**Extrait choisi**
□ □ □ □

Cette pièce est d'une intensité rare : 4 heures dans le vacillement des néons, dans les cris, les hurlements, la fornication frénétique. Le rythme est haletant. Le jeune metteur en scène (génial) insiste violemment sur tous les comportements excessifs : la scène au camping, les différents viols, le Tribute to Richard Manson (rites sataniques à la limite du supportable j'ai trouvé), les débauches. On ne nous épargne rien.
Les thèmes abordés sont extrêmement provoquant : le sexe à outrance, sans amour mais uniquement par excitation, l'obsession du jeune et du beau dans nos sociétés, la place de la femme : unique récéptacle de l'excitation masculine, puis féministe, castratrice et finalement vendeuse de confiture bonne maman avec un macho latino. L'être sans désir de filiation (tant pour Bruno qui s'adonne au sexe uniquement pour le plaisir ; que pour Michel qui veut créer des hommes sans reproduction humaine), au stade de particule élémentaire, est en pleine destruction de son espèce.
Sur la scène, comme souvent au théâtre de l'Odéon, la nudité est constante sans aucune pudeur. La high tech dans le théâtre est fascinante : écran géant, micro, cameras, guitare électrique, soufflerie... Totalement captivant.
Peut-être peut-on conseiller à Michel Houellebecq, après la déconstruction des vivants, de les réparer ;). Deux pièces, tout aussi intéressantes, dans lesquelles la société dépeinte est diamétralement opposée.
Je recommande fortement cette pièce ; pour tous les débats qu'elle ouvre.

□ □ □ □

**Exercices proposés**
**1.** Pouvez-vous recopier, dans la critique de la pièce, tout ce qui va de « Sur la scène, comme » jusqu'à « soufflerie... Totalement captivant. », en substituant « saisissante » à « fascinante » ?
**2.** Pouvez-vous prolonger la critique de la pièce à partir de l'endroit où elle s'arrête ?

□ □ □ □

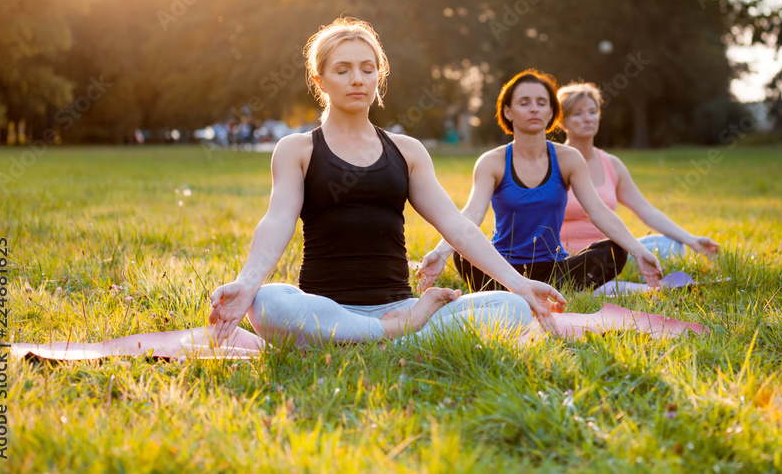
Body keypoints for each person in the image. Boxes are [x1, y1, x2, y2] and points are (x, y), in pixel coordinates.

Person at [207, 19, 566, 348]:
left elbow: (457, 226)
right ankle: (396, 336)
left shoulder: (406, 151)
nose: (358, 79)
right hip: (326, 308)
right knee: (268, 302)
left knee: (511, 306)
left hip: (399, 304)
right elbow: (278, 220)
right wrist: (247, 283)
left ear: (379, 75)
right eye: (342, 70)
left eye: (367, 68)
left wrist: (518, 284)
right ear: (320, 81)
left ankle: (364, 339)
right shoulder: (296, 149)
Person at [416, 70, 665, 295]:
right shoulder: (492, 162)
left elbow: (598, 211)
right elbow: (471, 214)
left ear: (551, 113)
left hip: (555, 269)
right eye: (524, 103)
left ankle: (532, 291)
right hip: (502, 267)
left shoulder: (569, 159)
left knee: (613, 250)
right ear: (508, 112)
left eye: (541, 103)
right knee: (465, 252)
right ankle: (520, 289)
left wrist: (639, 251)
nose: (534, 109)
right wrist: (441, 251)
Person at [556, 82, 720, 262]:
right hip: (566, 259)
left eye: (592, 112)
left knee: (673, 246)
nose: (587, 118)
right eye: (578, 114)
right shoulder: (554, 163)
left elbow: (646, 210)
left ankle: (640, 270)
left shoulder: (612, 164)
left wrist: (691, 239)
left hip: (609, 257)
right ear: (562, 122)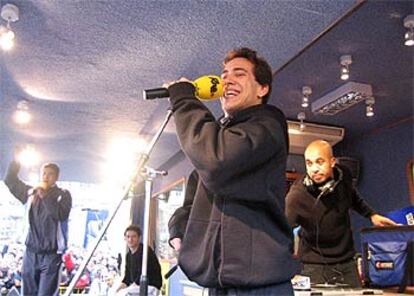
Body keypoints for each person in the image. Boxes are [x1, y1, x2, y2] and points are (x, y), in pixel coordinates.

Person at [165, 47, 300, 296]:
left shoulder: (267, 126)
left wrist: (185, 101)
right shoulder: (223, 135)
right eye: (225, 74)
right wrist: (178, 230)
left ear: (262, 89)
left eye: (239, 74)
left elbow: (217, 160)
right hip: (221, 284)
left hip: (261, 287)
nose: (227, 79)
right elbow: (193, 200)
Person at [285, 139, 397, 288]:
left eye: (319, 162)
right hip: (314, 266)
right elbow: (282, 229)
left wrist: (371, 215)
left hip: (347, 262)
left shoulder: (344, 176)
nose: (314, 169)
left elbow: (353, 197)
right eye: (309, 163)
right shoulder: (297, 196)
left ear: (332, 162)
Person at [4, 158, 72, 296]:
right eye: (44, 173)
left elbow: (60, 214)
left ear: (56, 177)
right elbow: (10, 181)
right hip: (31, 252)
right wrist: (17, 161)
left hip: (51, 254)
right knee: (28, 292)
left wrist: (45, 196)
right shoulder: (31, 192)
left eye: (50, 174)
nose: (46, 177)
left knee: (45, 293)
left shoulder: (63, 194)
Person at [115, 225, 162, 296]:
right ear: (125, 238)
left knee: (124, 293)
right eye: (128, 237)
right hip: (137, 287)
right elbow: (127, 278)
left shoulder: (145, 251)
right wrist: (116, 291)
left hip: (151, 287)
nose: (130, 239)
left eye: (133, 236)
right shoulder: (128, 255)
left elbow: (140, 276)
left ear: (139, 238)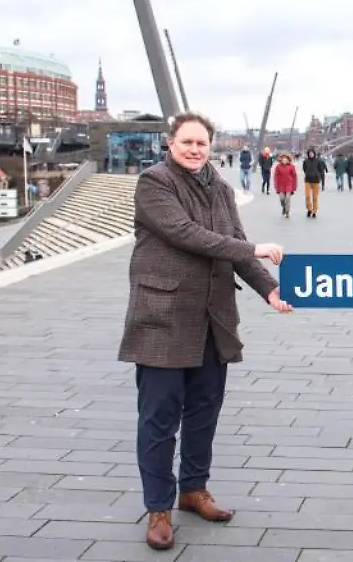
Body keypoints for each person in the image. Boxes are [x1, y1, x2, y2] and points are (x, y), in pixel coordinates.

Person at [117, 112, 294, 551]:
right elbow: (185, 234)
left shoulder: (220, 187)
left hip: (213, 318)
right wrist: (254, 247)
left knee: (203, 412)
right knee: (158, 419)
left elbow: (235, 245)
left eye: (201, 143)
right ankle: (158, 508)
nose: (195, 149)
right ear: (171, 143)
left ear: (210, 146)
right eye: (187, 142)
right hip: (163, 317)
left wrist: (270, 289)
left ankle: (194, 489)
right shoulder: (154, 183)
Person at [301, 148, 327, 218]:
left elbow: (321, 171)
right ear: (308, 154)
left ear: (314, 154)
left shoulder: (318, 161)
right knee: (307, 196)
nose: (311, 154)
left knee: (315, 197)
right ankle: (309, 209)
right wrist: (308, 174)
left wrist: (322, 181)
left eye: (312, 153)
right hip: (308, 180)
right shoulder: (305, 161)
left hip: (316, 181)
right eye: (310, 153)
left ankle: (314, 211)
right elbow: (304, 169)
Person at [272, 152, 297, 218]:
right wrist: (276, 185)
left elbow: (294, 177)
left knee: (288, 198)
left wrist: (294, 186)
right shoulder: (278, 167)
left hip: (289, 184)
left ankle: (287, 212)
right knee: (282, 199)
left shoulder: (291, 167)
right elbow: (275, 176)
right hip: (281, 185)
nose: (284, 161)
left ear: (288, 160)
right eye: (283, 159)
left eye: (286, 159)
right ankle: (284, 207)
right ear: (281, 160)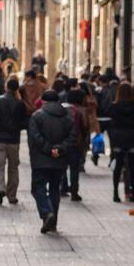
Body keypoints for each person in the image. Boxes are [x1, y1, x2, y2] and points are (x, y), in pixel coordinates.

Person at [28, 89, 77, 234]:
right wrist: (60, 149)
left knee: (38, 188)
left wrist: (49, 149)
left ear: (43, 101)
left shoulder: (37, 116)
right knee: (55, 189)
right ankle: (53, 222)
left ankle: (46, 212)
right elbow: (72, 136)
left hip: (40, 160)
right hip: (59, 160)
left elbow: (35, 137)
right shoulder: (68, 117)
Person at [0, 77, 28, 205]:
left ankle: (0, 189)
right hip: (13, 140)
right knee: (13, 168)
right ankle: (12, 195)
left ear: (6, 87)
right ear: (16, 89)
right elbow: (24, 123)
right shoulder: (20, 104)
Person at [107, 82, 134, 202]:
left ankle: (115, 193)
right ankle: (133, 193)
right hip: (132, 136)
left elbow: (111, 123)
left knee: (118, 165)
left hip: (118, 137)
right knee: (132, 166)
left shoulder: (114, 106)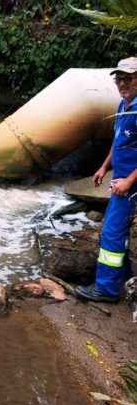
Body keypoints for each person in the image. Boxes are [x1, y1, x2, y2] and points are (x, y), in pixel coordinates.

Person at [76, 57, 137, 303]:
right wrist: (103, 167)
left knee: (112, 234)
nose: (122, 83)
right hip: (120, 180)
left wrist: (129, 182)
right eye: (119, 78)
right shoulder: (125, 105)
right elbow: (119, 141)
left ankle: (107, 290)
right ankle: (121, 278)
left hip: (130, 186)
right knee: (113, 233)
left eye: (129, 78)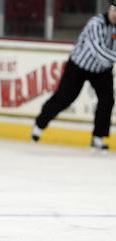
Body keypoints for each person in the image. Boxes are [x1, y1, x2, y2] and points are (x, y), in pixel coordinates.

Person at [32, 1, 116, 151]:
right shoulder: (95, 24)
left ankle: (98, 137)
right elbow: (99, 52)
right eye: (114, 10)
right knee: (64, 98)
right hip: (79, 66)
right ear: (109, 9)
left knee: (107, 99)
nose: (115, 15)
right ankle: (40, 123)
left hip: (102, 70)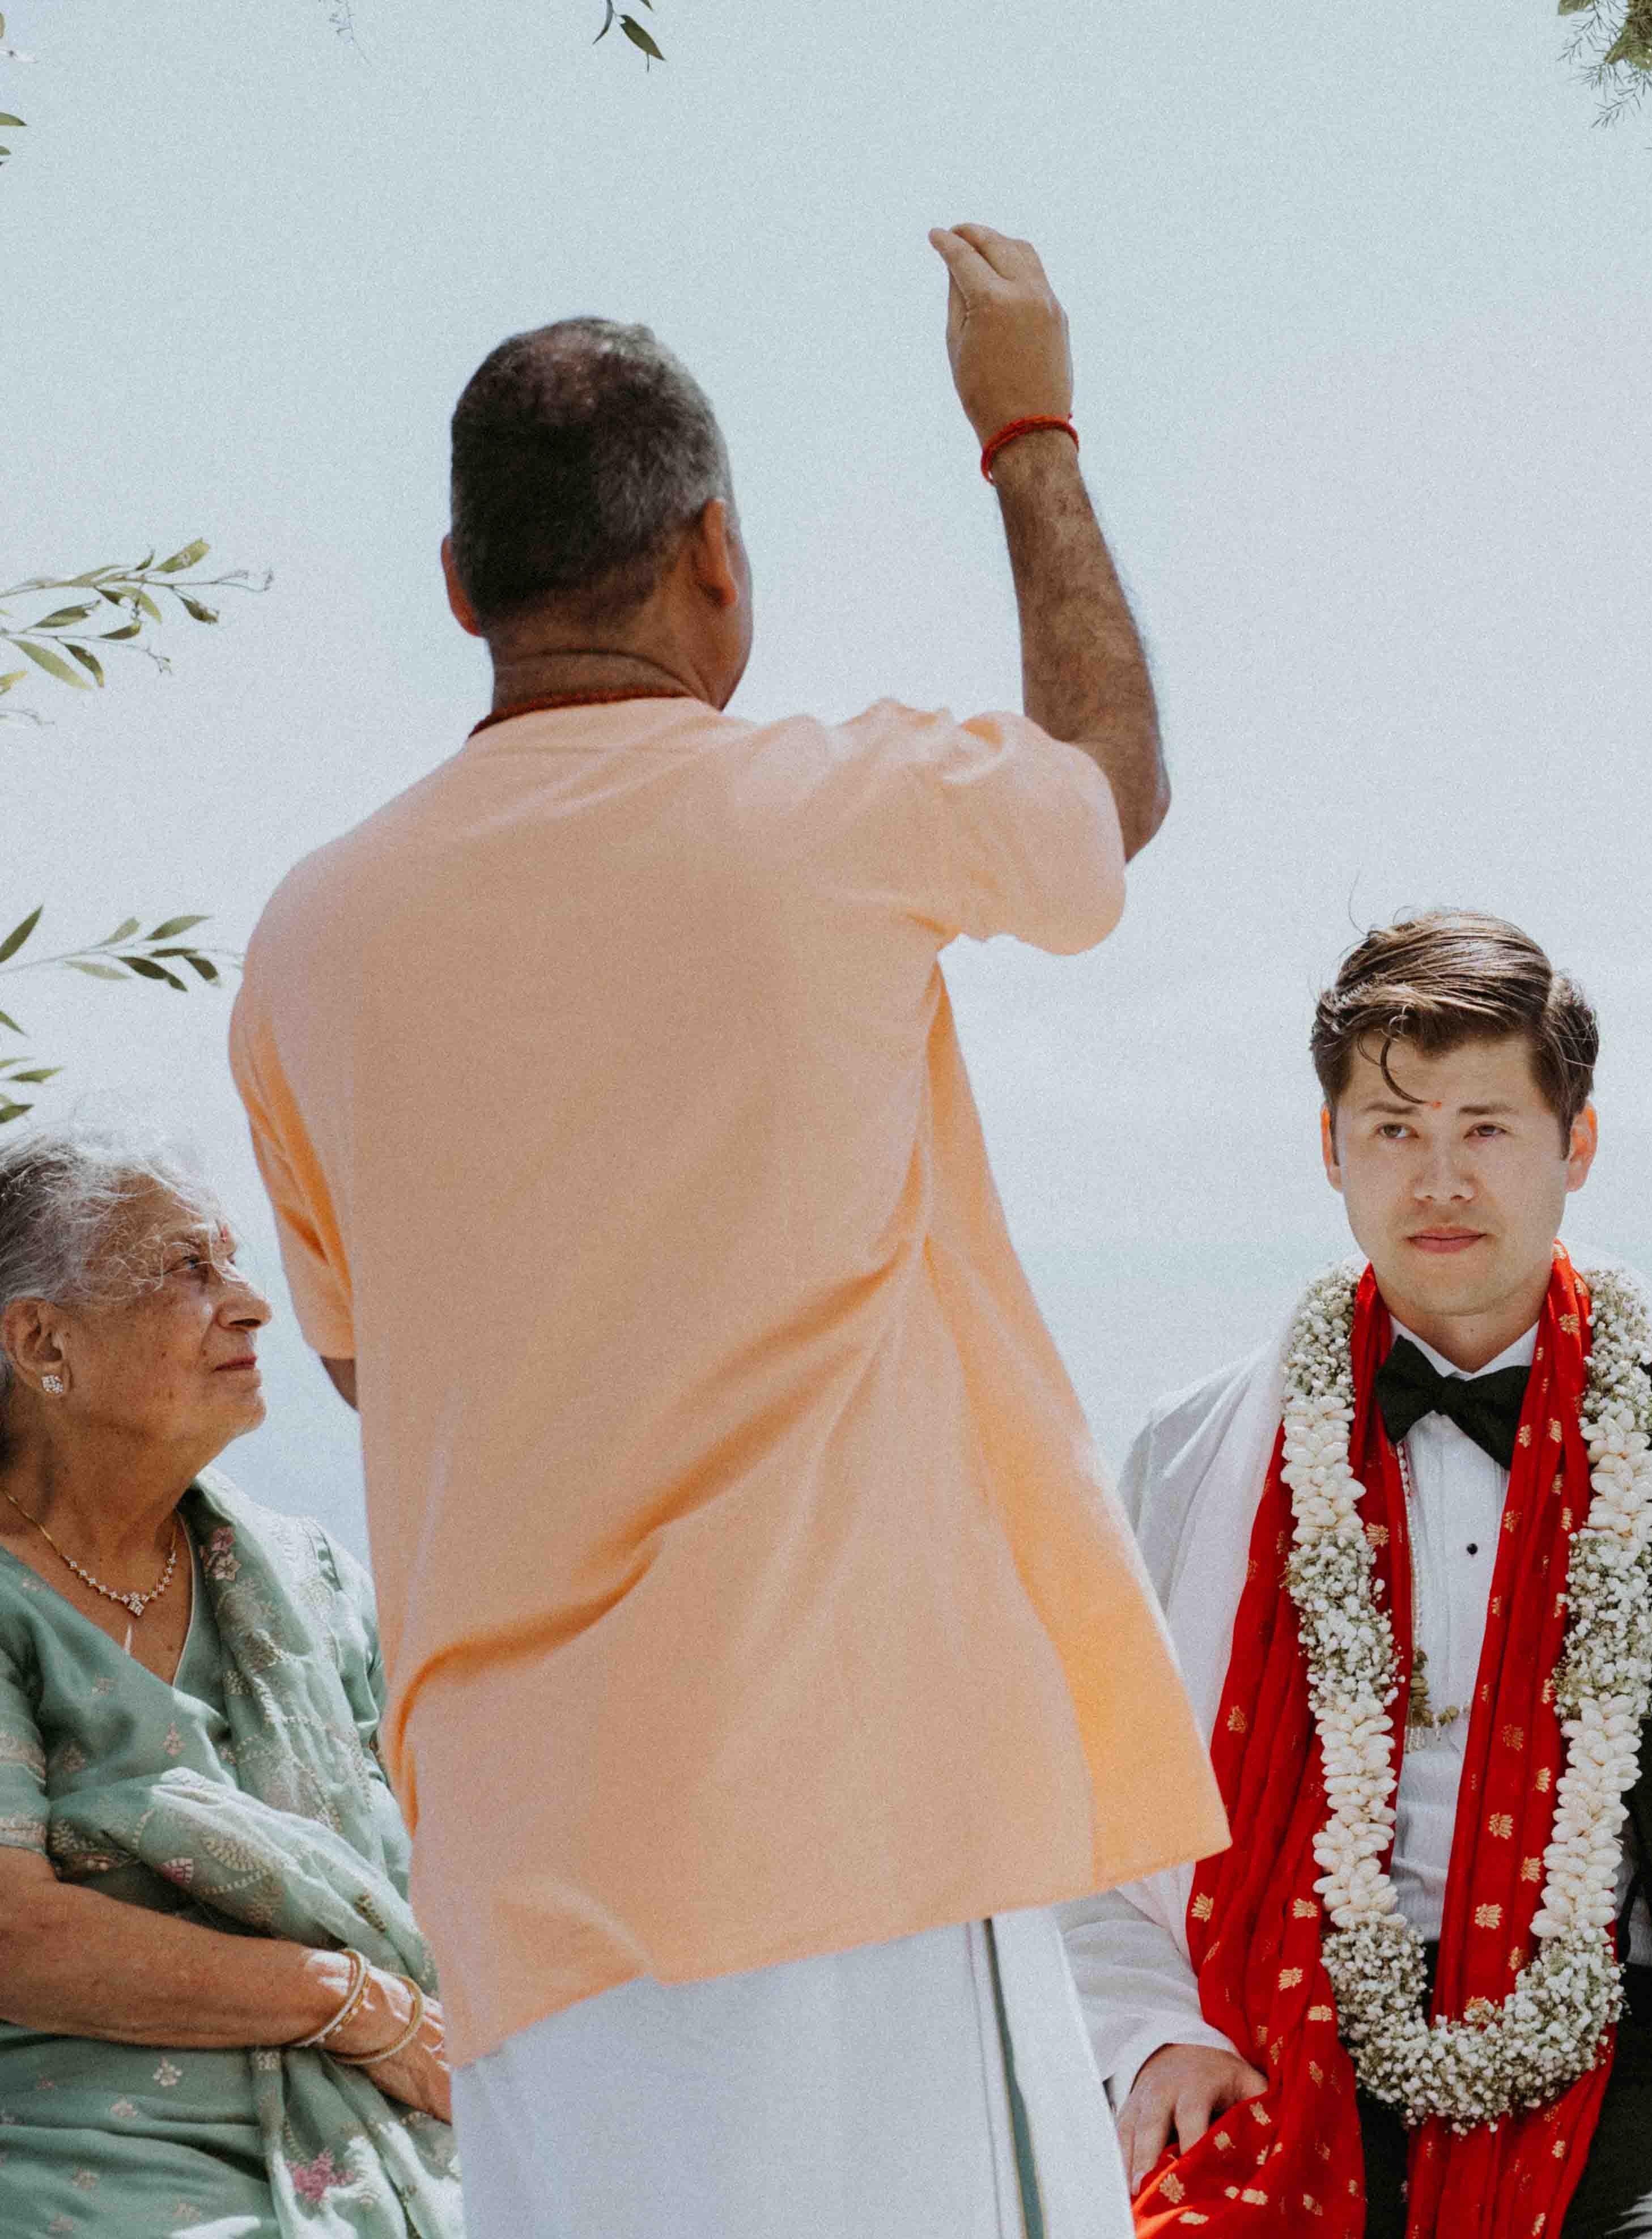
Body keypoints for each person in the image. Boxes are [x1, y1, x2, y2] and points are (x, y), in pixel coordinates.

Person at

□ □ □ □

**Exercices corrigés**
**1.**
Sur la scène, comme souvent au théâtre de l'Odéon, la nudité est constante sans aucune pudeur. La high tech dans le théâtre est saisissante : écran géant, micro, cameras, guitare électrique, soufflerie... Totalement captivant.

**2.**
J’aime beaucoup Houellebecq – en tout cas, pour le peu que j’en connais. Je pense que c’est la raison pour laquelle j’ai pu résister et survivre à l’entracte : je m’accrochais à la seule chose que je trouvais intéressante dans ce spectacle, à savoir le texte. A part cela, j’ai du mal à comprendre l’intérêt de la pièce. Il s’agit d’une translation brute du roman de Houellebecq, sans aucun ajout, aucune mise en situation, et j’ajouterais même assez peu de mise en scène. Je parlerais ici plutôt de mise en espace, puisque l’essentiel du spectacle montre les différents acteurs récitant le bouquin sans forcément interagir entre eux, simplement disposés à des endroits différents du plateau. Les rares choix de mise en scène m’ont semblé totalement flous : pourquoi cette musique, pourquoi cette fumée, pourquoi ces acteurs tous en ligne par moments ?
Il faut ajouter que ce texte est plutôt difficile, composé de phrases longues et complexes, qui sous-tendent la pensée de l’auteur. Cela entraîne un problème ici, à savoir que cette pensée est bien plus adaptée à la lecture qu’à l’écoute, et qu’on se perd très facilement dans les tirades des acteurs. D’autant plus qu’ils articulent parfois mal, parlent beaucoup trop vite et peinent à se faire comprendre, leur diction approximative encore détériorée par les micros dégradant les voix. Ajoutons à cela des cris incessants et incompréhensibles – le personnage principal finissant avec la voix totalement cassée – et me voilà totalement perplexe devant le bon accueil de ce spectacle.
La perte de temps est d’autant plus rageante que la saison abonde de spectacles intéressants…
Une mise en scène majeure des années 2010, et qui incarne mieux que quiconque l'esthétique de la nouvelle génération de metteurs en scène. Incontournable !
L'excellent travail de mise en scène de Julien Gosselin est le point fort de cette pièce : une scène centrale autour de laquelle gravitent les personnages, qui y entrent et sortent pendant les différentes séquences, avec des jeux de lumière et de projection qui permettent de varier les angles.
Les personnages sont convaincants, justes et capables de basculer en un instant du rire à l'émotion, du poétique au pathétique. Leur énergie est communicative, et cette troupe survitaminée tient la scène pendant les 3h45 de la représentation sans fléchir.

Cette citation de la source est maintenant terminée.